Ever since Jimmy Rollins proclaimed in January the Phillies were the team to beat in the NL East, the vitriol between Philadelphia and the New York Mets has grown more intense. The three-time All-Star shortstop never meant any disrespect with his comments but he isn't backing off now.
"It was the truth. It's the way I felt," Rollins told The Associated Press on Wednesday. "People don't expect you to express yourself. They think you sound cocky. It depends on how you say it. If you say it straightforward, you say it straightforward. People can take your words and try to twist them in any form they want."
One locker away, reigning NL MVP Ryan Howard chimed in on Rollins' prediction.
"It was shocking because other people weren't expecting him to say it," Howard said. "He's basically saying what everyone feels. Everybody in this locker room feels we have a great team this year. We got a chance to do a lot of good stuff. Jimmy was the one who came out and said it. When he said it, it opened up a lot of people's eyes."
The Mets won the division last year, and the Atlanta Braves finished first the previous 11 seasons. The Phillies? They haven't been to the playoffs since 1993.

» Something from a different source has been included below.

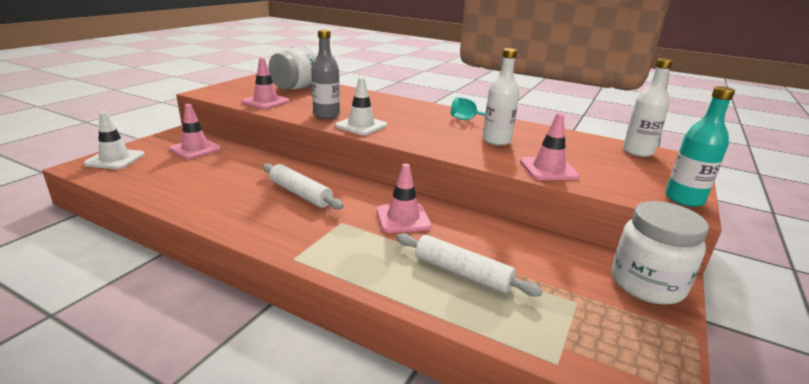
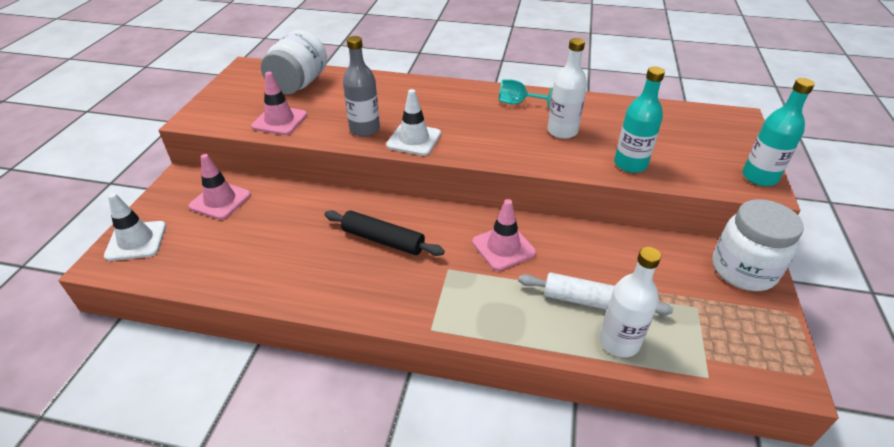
camera: 15 degrees left, 15 degrees up
(300, 194) = (383, 240): white rolling pin -> black rolling pin
(548, 169) = (630, 164): pink traffic cone -> turquoise bottle
(637, 152) = (696, 117): white bottle -> white bottle (619, 342)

"If you can't walk around with swag, don't walk around. I'm not here to play second fiddle or bow down to anybody, and neither are the Mets."
-- Jimmy Rollins
Still, expectations are high in Philadelphia after the Phillies fell short of a wild-card spot in the final weekend the last two years. General manager Pat Gillick added Freddy Garcia and Adam Eaton to a deep rotation, and Howard, Rollins and All-Star second baseman Chase Utley anchor a potent offense. Anything less than a trip to the playoffs would be considered a failure.
"If you can't walk around with swag, don't walk around," Rollins said. "I'm not here to play second fiddle or bow down to anybody, and neither are the Mets."
The outspoken Rollins first made his bold statement at an offseason media luncheon. He reiterated it when he arrived at spring training last month.
That's when the tabloids ran with it.
The back page of the New York Daily News on Feb. 22 read: "Silly Phillie." Inside, Mets All-Star third baseman David Wright and others responded.
"The Phillies, they can come out and talk as much as they want," Wright said. "Until they prove it on the field, then it's just talk. As far as throwing out predictions and talking about it, talk is very, very cheap."
Rollins said the reaction to his comment was "mind-blowing." He wasn't trying to insult the Mets or the other teams in the division.
"I like them," he said. "It has nothing to do with them personally. I like those dudes over there. It's good for baseball."
Just wait until the Phillies visit Shea Stadium for the Mets' home opener April 9. The teams play each other five times in the first 14 games.
"I like it because everybody is getting stirred up and it's building this new rivalry," Howard said. "Everybody wants to be in that one rivalry, that knock-em-down-drag-it-out rivalry."